Numeric Summary of the Currently Selected Fit
The Numeric button in the GLM Review opens a window containing the Numeric Summary for the fit of the model currently selected. This will always be an RTF (rich text format) window where individual content can be highlighted and copied. This summary is automatically updated each time a different model is selected in the Model List.
Data-Residuals Summary of the Currently Selected Fit
The Data button in the GLM Review opens a Data Summary window containing the sample by sample error information for the fit of the model currently selected. This will be an RTF (rich text format) window where individual content can be highlighted and copied, provided the data size is less than 2048. For larger sets, a much faster display procedure is used for accommodating the display of up to the program's N=50,000 built-in data limit. This summary is automatically updated each time a different model is selected in the Model List.
Prediction Summary of Currently Selected Fit Using Separately Imported Predicted Data
The Prediction button in the GLM Review first opens a file selection window where you must specify a file containing the data matrix that will be used to evaluate the prediction accuracy of model. The prediction data will usually be out-of-sample data (that which was nowhere used in the design model), but it can be any data matrix, including the data that was used for the original modeling.
You can only access the Prediction procedure from the GLM Review. This is opened at the conclusion of any current fit, or in loading any saved fit (these are binary files with BIN extensions).
The prediction data's X-predictor names or WL/Wn values must match those in the design data. The prediction data's Y value column must be specified if its name doesn't match with any of the column names/identifiers in the design data matrix file. If the Y data does not exist, you must check No Y data is available.

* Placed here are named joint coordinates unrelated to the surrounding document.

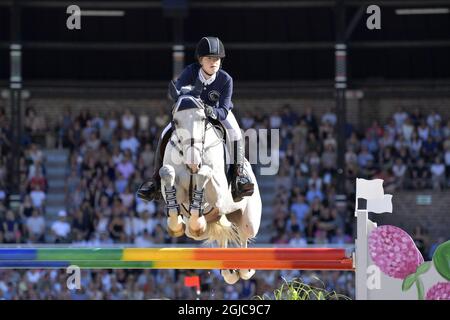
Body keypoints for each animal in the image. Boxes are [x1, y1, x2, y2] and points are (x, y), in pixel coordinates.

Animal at [160, 87, 262, 282]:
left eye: (202, 118)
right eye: (175, 121)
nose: (193, 164)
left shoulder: (219, 195)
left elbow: (206, 181)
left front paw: (202, 174)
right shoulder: (181, 196)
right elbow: (173, 196)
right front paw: (177, 224)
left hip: (248, 220)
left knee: (244, 235)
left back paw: (244, 269)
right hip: (209, 224)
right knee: (202, 231)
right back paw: (229, 270)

Once the prediction data has been loaded, a Prediction Summary window is opened containing Prediction statistics and the sample by sample prediction information for the model currently selected and graphed in the GLM Review. This will be an RTF (rich text format) window where individual content can be highlighted and copied, provided the size of the predicted data consists of less less than 2048 data samples/spectra. For larger sets, a much faster display procedure is used for accommodating the display of up to the program's N=50,000 built-in data limit.
The purpose of the GLM Prediction procedure is to evaluate the predictive accuracy of individual fitted models, and possibly to see the prediction statistics of the original design data when possible data outliers are omitted post-fitting by one or both of two different methods.

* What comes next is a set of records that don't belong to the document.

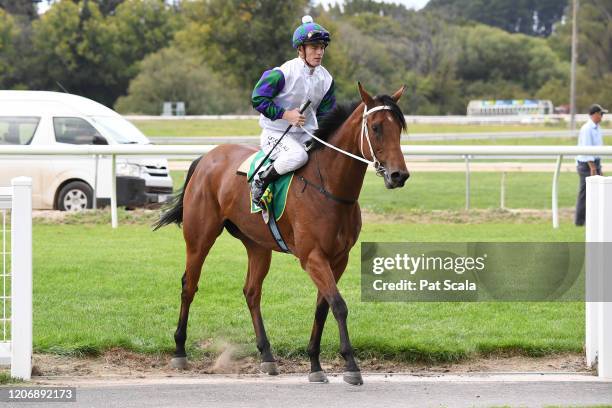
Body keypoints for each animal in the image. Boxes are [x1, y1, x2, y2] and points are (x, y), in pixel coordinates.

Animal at [155, 83, 408, 386]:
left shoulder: (338, 259)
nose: (399, 175)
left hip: (257, 245)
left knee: (252, 292)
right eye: (376, 127)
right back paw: (180, 350)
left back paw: (267, 356)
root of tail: (207, 157)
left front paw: (315, 364)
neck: (328, 187)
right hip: (199, 238)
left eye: (400, 127)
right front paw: (350, 365)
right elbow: (338, 305)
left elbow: (323, 307)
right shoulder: (312, 257)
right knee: (189, 286)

Significance Graph of All Retained Models at each Predictor Count
The Significance button in the GLM Review opens a Significance plot of the overall predictors in the model set. This is a comprehensive visualization of the whole of the fitting, and includes the full permutation GLM models, and if fitted, the smart stepwise models, and the sparse PLS models. This global significance plot is unsigned, meaning that |t| is used in the sums of the significance values. Because the absolute value is used, this global visualization does not give you a picture of whether or not a predictor adds to or subtracts from the prediction estimate, only which of the x-predictors or wavelengths are important.
The significance plot in the lower graph of the GLM Review shows a signed significance for the current count of predictors in the presently selected model. The reference in this 2D plot is a sum of the signed t-values at each predictor (x-value or wavelength) across all retained models having the predictor count of the currently selected model. This sum is normalized to the total count of predictors across those same retained models. In the Review's lower plot, you can use the Display the Average Significance Map for all Counts of Predictors right click menu option in the main graph to plot the signed significance for all of the model counts currently included in the model list.